# Snot Rockets



## etch (Oct 13, 2007)

Hi Guys 

Had time to finish up some Snot Rockets. Just over 10", 4 of them have hand burned scales, all have carved gills, mouth, etc. Hope you like them. 

Thanks 
Etch


----------



## Rowhunter (Jun 21, 2007)

Etch ,
What's not to love? Handcarved scales ,gill's and mouth detail's on an overgrown Hammerhandle. Not to mention all done in that "Etch" , style with over the top paintwork!!! I appreciate all the work you do , but these and your Monster Bully's are my fav's!

Crank 'em out ,

Douglas


----------



## vc1111 (Apr 13, 2004)

All aces, Rob. Those scales must have really taken a lot of time and patience. I like the 5th one down in the last batch you posted too.


----------



## hazmail (Oct 26, 2007)

Never seen a "Snot Rocket", but these look pretty good to me-great natural colors and you must have the patience of a rabbit trap to do all that beaut carving. *Wonderfull work *. pete


----------



## young-gun21 (Mar 14, 2006)

Are these for sale???

Great job!


----------



## TIGGER (Jan 17, 2006)

Wow Rob those look great!

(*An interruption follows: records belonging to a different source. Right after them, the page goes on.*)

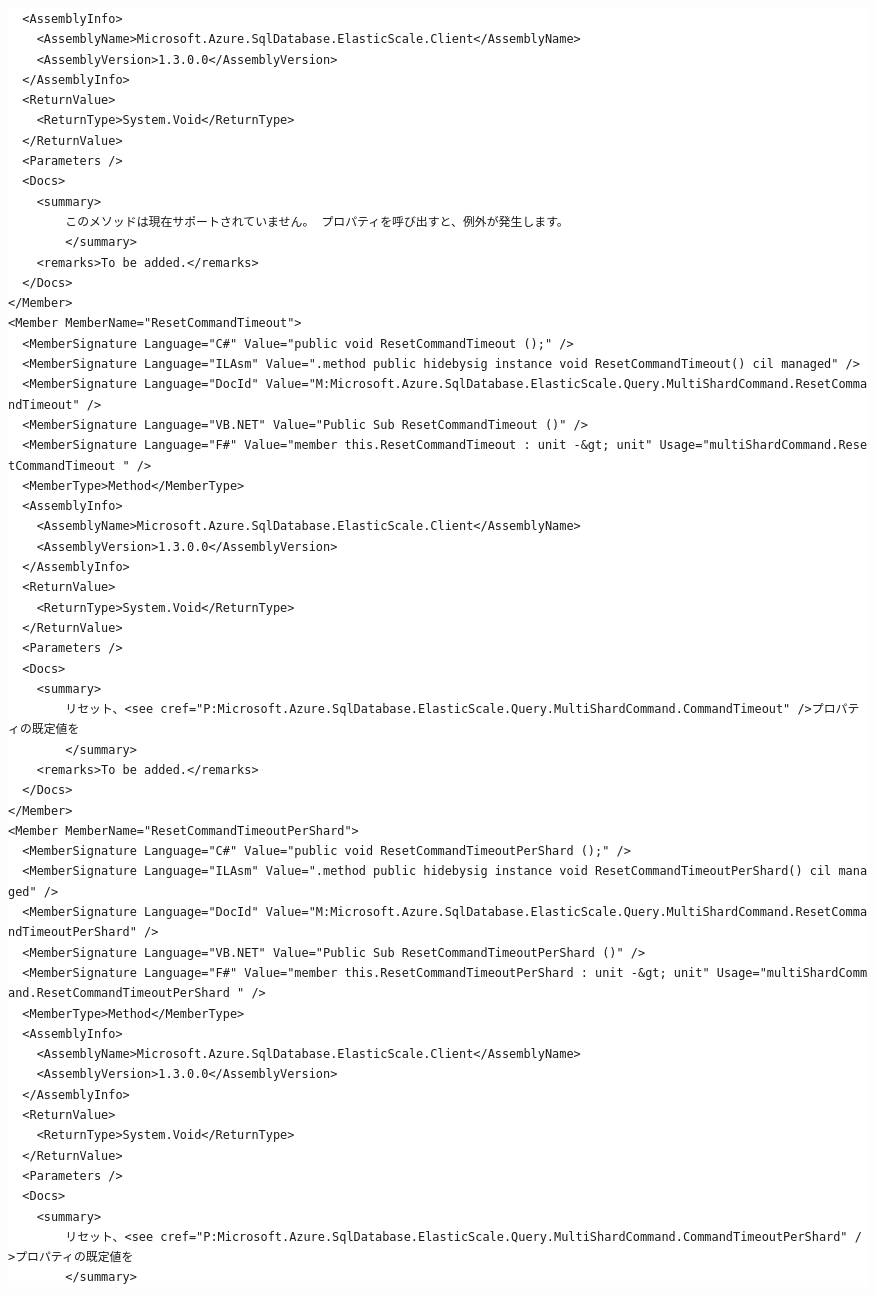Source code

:       <AssemblyInfo>
        <AssemblyName>Microsoft.Azure.SqlDatabase.ElasticScale.Client</AssemblyName>
        <AssemblyVersion>1.3.0.0</AssemblyVersion>
      </AssemblyInfo>
      <ReturnValue>
        <ReturnType>System.Void</ReturnType>
      </ReturnValue>
      <Parameters />
      <Docs>
        <summary>
            このメソッドは現在サポートされていません。 プロパティを呼び出すと、例外が発生します。
            </summary>
        <remarks>To be added.</remarks>
      </Docs>
    </Member>
    <Member MemberName="ResetCommandTimeout">
      <MemberSignature Language="C#" Value="public void ResetCommandTimeout ();" />
      <MemberSignature Language="ILAsm" Value=".method public hidebysig instance void ResetCommandTimeout() cil managed" />
      <MemberSignature Language="DocId" Value="M:Microsoft.Azure.SqlDatabase.ElasticScale.Query.MultiShardCommand.ResetCommandTimeout" />
      <MemberSignature Language="VB.NET" Value="Public Sub ResetCommandTimeout ()" />
      <MemberSignature Language="F#" Value="member this.ResetCommandTimeout : unit -&gt; unit" Usage="multiShardCommand.ResetCommandTimeout " />
      <MemberType>Method</MemberType>
      <AssemblyInfo>
        <AssemblyName>Microsoft.Azure.SqlDatabase.ElasticScale.Client</AssemblyName>
        <AssemblyVersion>1.3.0.0</AssemblyVersion>
      </AssemblyInfo>
      <ReturnValue>
        <ReturnType>System.Void</ReturnType>
      </ReturnValue>
      <Parameters />
      <Docs>
        <summary>
            リセット、<see cref="P:Microsoft.Azure.SqlDatabase.ElasticScale.Query.MultiShardCommand.CommandTimeout" />プロパティの既定値を
            </summary>
        <remarks>To be added.</remarks>
      </Docs>
    </Member>
    <Member MemberName="ResetCommandTimeoutPerShard">
      <MemberSignature Language="C#" Value="public void ResetCommandTimeoutPerShard ();" />
      <MemberSignature Language="ILAsm" Value=".method public hidebysig instance void ResetCommandTimeoutPerShard() cil managed" />
      <MemberSignature Language="DocId" Value="M:Microsoft.Azure.SqlDatabase.ElasticScale.Query.MultiShardCommand.ResetCommandTimeoutPerShard" />
      <MemberSignature Language="VB.NET" Value="Public Sub ResetCommandTimeoutPerShard ()" />
      <MemberSignature Language="F#" Value="member this.ResetCommandTimeoutPerShard : unit -&gt; unit" Usage="multiShardCommand.ResetCommandTimeoutPerShard " />
      <MemberType>Method</MemberType>
      <AssemblyInfo>
        <AssemblyName>Microsoft.Azure.SqlDatabase.ElasticScale.Client</AssemblyName>
        <AssemblyVersion>1.3.0.0</AssemblyVersion>
      </AssemblyInfo>
      <ReturnValue>
        <ReturnType>System.Void</ReturnType>
      </ReturnValue>
      <Parameters />
      <Docs>
        <summary>
            リセット、<see cref="P:Microsoft.Azure.SqlDatabase.ElasticScale.Query.MultiShardCommand.CommandTimeoutPerShard" />プロパティの既定値を
            </summary>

Man those must take some time for sure!


----------



## fugarwi7 (Sep 20, 2006)

When I looked at those I started to reach for my fillet knife..so real looking they made me hungry  ...I can't imagine how long it takes to hand carve the scales...probably makes carving the gill details seem like a walk in the park...excellent work!!!!


----------



## KSUFLASH (Apr 14, 2004)

Super Job!!!!


----------



## eyesman_01 (Jan 4, 2007)

The only thing I can say is: WOW!


----------